Exercise task - Recast every line of the entries below as a Markdown table with the columns "Row" and "Line", numbering each row and leaving out blank lines. Omit the pictures from the table.

[Saved data entries]
====================

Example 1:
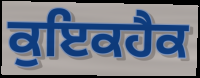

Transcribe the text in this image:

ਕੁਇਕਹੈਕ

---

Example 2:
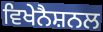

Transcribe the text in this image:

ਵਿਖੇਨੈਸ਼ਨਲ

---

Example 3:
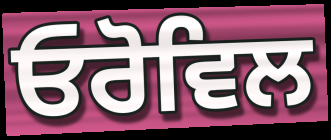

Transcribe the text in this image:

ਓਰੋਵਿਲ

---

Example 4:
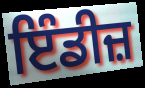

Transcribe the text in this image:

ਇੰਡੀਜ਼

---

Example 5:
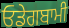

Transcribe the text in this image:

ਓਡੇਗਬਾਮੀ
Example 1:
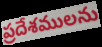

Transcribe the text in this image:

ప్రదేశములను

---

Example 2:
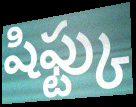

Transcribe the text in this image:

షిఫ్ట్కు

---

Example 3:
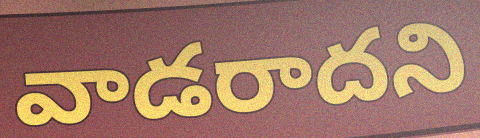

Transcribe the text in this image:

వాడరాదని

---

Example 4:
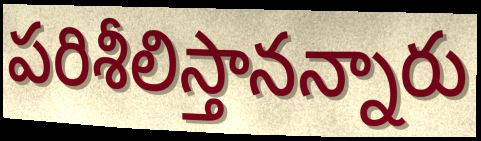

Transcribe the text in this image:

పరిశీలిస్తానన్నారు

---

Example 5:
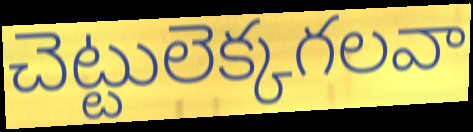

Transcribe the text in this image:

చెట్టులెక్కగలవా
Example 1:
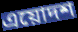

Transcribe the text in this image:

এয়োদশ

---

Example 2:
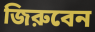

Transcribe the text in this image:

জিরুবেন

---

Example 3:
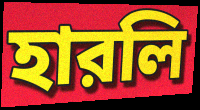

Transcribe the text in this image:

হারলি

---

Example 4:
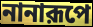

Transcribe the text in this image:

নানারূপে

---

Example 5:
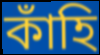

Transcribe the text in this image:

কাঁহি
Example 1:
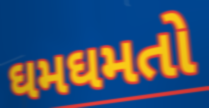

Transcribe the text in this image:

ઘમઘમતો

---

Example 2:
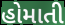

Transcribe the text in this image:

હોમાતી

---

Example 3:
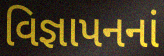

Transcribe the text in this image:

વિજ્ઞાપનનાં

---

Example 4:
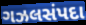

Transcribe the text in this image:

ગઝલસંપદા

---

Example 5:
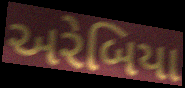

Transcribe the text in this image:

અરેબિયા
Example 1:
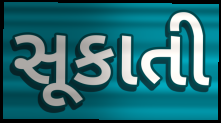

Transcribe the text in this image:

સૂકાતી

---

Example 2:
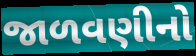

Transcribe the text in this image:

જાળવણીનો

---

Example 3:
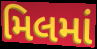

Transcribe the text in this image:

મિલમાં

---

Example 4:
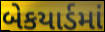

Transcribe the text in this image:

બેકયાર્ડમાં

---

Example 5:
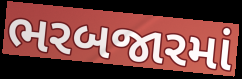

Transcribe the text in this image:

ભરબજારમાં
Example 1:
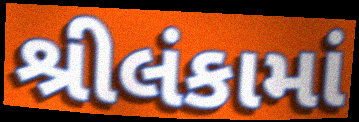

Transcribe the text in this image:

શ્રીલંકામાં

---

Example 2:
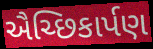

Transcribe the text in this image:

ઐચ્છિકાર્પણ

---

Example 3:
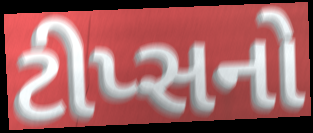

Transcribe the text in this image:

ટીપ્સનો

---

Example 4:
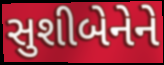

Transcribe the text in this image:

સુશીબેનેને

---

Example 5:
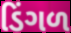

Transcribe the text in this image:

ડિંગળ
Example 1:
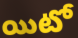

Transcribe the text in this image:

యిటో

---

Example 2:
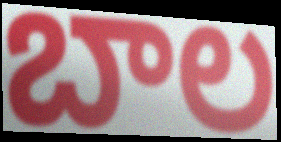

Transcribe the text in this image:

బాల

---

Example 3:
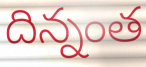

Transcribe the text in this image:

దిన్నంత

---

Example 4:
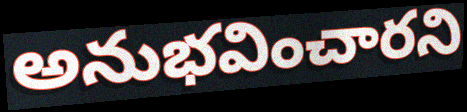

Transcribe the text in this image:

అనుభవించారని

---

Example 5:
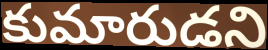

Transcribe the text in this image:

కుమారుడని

====================

The solution -
| Row | Line |
|---|---|
| 1 | Example 1: |
| 2 | Transcribe the text in this image: |
| 3 | ਕੁਇਕਹੈਕ |
| 4 | --- |
| 5 | Example 2: |
| 6 | Transcribe the text in this image: |
| 7 | ਵਿਖੇਨੈਸ਼ਨਲ |
| 8 | --- |
| 9 | Example 3: |
| 10 | Transcribe the text in this image: |
| 11 | ਓਰੋਵਿਲ |
| 12 | --- |
| 13 | Example 4: |
| 14 | Transcribe the text in this image: |
| 15 | ਇੰਡੀਜ਼ |
| 16 | --- |
| 17 | Example 5: |
| 18 | Transcribe the text in this image: |
| 19 | ਓਡੇਗਬਾਮੀ |
| 20 | Example 1: |
| 21 | Transcribe the text in this image: |
| 22 | ప్రదేశములను |
| 23 | --- |
| 24 | Example 2: |
| 25 | Transcribe the text in this image: |
| 26 | షిఫ్ట్కు |
| 27 | --- |
| 28 | Example 3: |
| 29 | Transcribe the text in this image: |
| 30 | వాడరాదని |
| 31 | --- |
| 32 | Example 4: |
| 33 | Transcribe the text in this image: |
| 34 | పరిశీలిస్తానన్నారు |
| 35 | --- |
| 36 | Example 5: |
| 37 | Transcribe the text in this image: |
| 38 | చెట్టులెక్కగలవా |
| 39 | Example 1: |
| 40 | Transcribe the text in this image: |
| 41 | এয়োদশ |
| 42 | --- |
| 43 | Example 2: |
| 44 | Transcribe the text in this image: |
| 45 | জিরুবেন |
| 46 | --- |
| 47 | Example 3: |
| 48 | Transcribe the text in this image: |
| 49 | হারলি |
| 50 | --- |
| 51 | Example 4: |
| 52 | Transcribe the text in this image: |
| 53 | নানারূপে |
| 54 | --- |
| 55 | Example 5: |
| 56 | Transcribe the text in this image: |
| 57 | কাঁহি |
| 58 | Example 1: |
| 59 | Transcribe the text in this image: |
| 60 | ઘમઘમતો |
| 61 | --- |
| 62 | Example 2: |
| 63 | Transcribe the text in this image: |
| 64 | હોમાતી |
| 65 | --- |
| 66 | Example 3: |
| 67 | Transcribe the text in this image: |
| 68 | વિજ્ઞાપનનાં |
| 69 | --- |
| 70 | Example 4: |
| 71 | Transcribe the text in this image: |
| 72 | ગઝલસંપદા |
| 73 | --- |
| 74 | Example 5: |
| 75 | Transcribe the text in this image: |
| 76 | અરેબિયા |
| 77 | Example 1: |
| 78 | Transcribe the text in this image: |
| 79 | સૂકાતી |
| 80 | --- |
| 81 | Example 2: |
| 82 | Transcribe the text in this image: |
| 83 | જાળવણીનો |
| 84 | --- |
| 85 | Example 3: |
| 86 | Transcribe the text in this image: |
| 87 | મિલમાં |
| 88 | --- |
| 89 | Example 4: |
| 90 | Transcribe the text in this image: |
| 91 | બેકયાર્ડમાં |
| 92 | --- |
| 93 | Example 5: |
| 94 | Transcribe the text in this image: |
| 95 | ભરબજારમાં |
| 96 | Example 1: |
| 97 | Transcribe the text in this image: |
| 98 | શ્રીલંકામાં |
| 99 | --- |
| 100 | Example 2: |
| 101 | Transcribe the text in this image: |
| 102 | ઐચ્છિકાર્પણ |
| 103 | --- |
| 104 | Example 3: |
| 105 | Transcribe the text in this image: |
| 106 | ટીપ્સનો |
| 107 | --- |
| 108 | Example 4: |
| 109 | Transcribe the text in this image: |
| 110 | સુશીબેનેને |
| 111 | --- |
| 112 | Example 5: |
| 113 | Transcribe the text in this image: |
| 114 | ડિંગળ |
| 115 | Example 1: |
| 116 | Transcribe the text in this image: |
| 117 | యిటో |
| 118 | --- |
| 119 | Example 2: |
| 120 | Transcribe the text in this image: |
| 121 | బాల |
| 122 | --- |
| 123 | Example 3: |
| 124 | Transcribe the text in this image: |
| 125 | దిన్నంత |
| 126 | --- |
| 127 | Example 4: |
| 128 | Transcribe the text in this image: |
| 129 | అనుభవించారని |
| 130 | --- |
| 131 | Example 5: |
| 132 | Transcribe the text in this image: |
| 133 | కుమారుడని |